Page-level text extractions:
_____
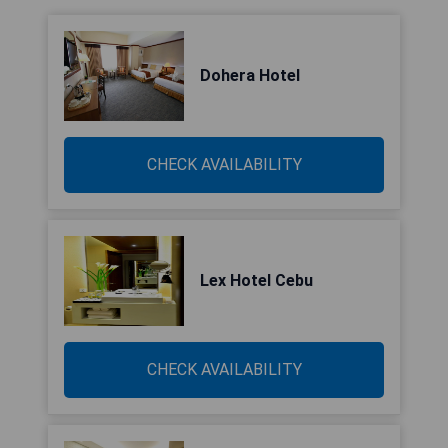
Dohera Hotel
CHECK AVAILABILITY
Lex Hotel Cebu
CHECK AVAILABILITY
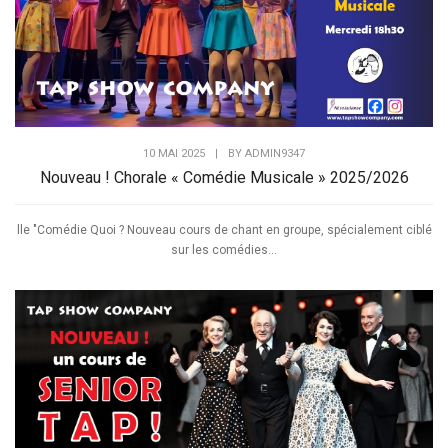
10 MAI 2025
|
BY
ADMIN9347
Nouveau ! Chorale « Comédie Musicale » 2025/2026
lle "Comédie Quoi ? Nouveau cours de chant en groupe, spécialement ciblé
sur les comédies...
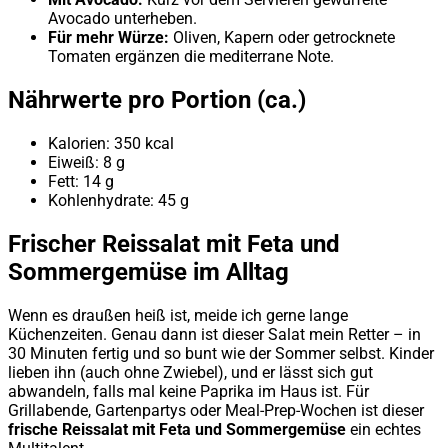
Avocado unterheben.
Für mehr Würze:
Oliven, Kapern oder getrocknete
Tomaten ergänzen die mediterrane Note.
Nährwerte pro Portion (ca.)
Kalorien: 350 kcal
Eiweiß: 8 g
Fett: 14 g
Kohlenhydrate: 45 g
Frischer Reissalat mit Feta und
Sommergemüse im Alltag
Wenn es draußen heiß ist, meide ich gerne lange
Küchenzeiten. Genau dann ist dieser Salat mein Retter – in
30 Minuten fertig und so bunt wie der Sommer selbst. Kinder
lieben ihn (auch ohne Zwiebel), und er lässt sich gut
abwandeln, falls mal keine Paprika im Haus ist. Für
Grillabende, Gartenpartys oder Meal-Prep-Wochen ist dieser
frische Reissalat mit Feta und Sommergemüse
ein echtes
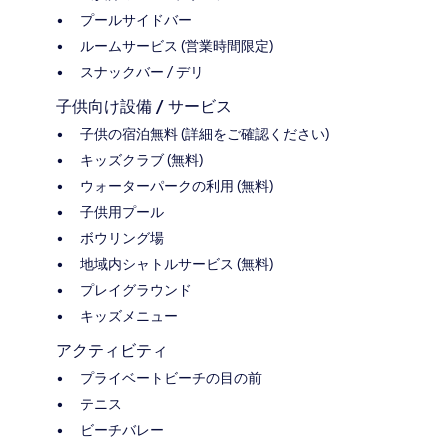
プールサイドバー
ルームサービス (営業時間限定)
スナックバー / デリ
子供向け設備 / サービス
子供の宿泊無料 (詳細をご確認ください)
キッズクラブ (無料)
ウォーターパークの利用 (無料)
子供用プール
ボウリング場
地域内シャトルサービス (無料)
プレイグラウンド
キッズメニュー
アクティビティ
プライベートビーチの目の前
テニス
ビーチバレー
_____
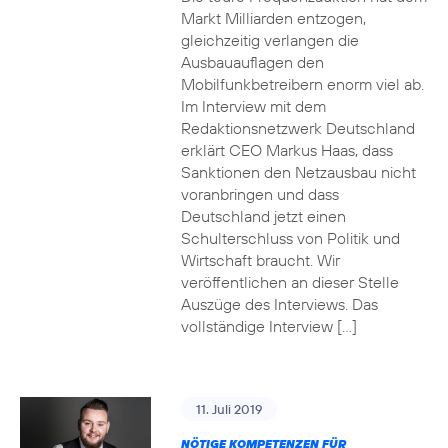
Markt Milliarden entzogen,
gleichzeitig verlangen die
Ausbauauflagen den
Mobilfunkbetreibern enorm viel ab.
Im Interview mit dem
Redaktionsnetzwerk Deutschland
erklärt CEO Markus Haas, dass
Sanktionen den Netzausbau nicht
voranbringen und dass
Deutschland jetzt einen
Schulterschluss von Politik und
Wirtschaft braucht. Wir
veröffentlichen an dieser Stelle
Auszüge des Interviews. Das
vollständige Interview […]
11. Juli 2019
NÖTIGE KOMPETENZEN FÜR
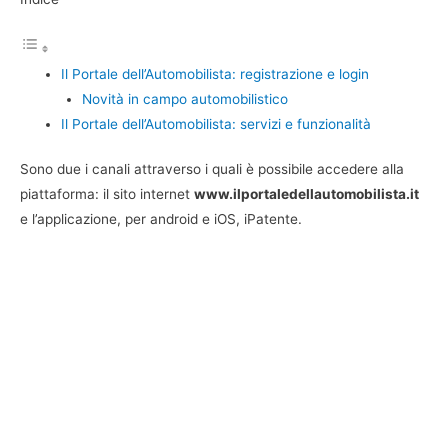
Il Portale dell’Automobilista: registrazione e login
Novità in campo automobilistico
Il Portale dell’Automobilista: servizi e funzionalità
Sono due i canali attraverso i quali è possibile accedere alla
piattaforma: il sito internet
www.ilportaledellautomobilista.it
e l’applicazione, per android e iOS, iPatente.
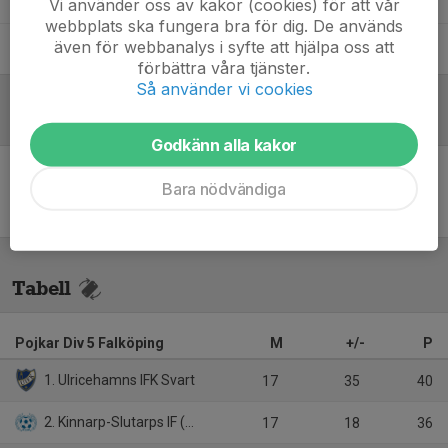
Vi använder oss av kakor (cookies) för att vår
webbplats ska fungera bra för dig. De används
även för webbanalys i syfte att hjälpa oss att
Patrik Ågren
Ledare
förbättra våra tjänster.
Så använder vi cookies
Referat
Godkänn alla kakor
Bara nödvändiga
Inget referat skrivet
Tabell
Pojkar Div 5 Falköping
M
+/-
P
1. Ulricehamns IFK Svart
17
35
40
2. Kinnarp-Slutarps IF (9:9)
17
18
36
_____
■ **Work instructions**: Which lines of the records above contain the word "alla"? Report each one in full.

■ **Completed exercise**:
Sono due i canali attraverso i quali è possibile accedere alla
Godkänn alla kakor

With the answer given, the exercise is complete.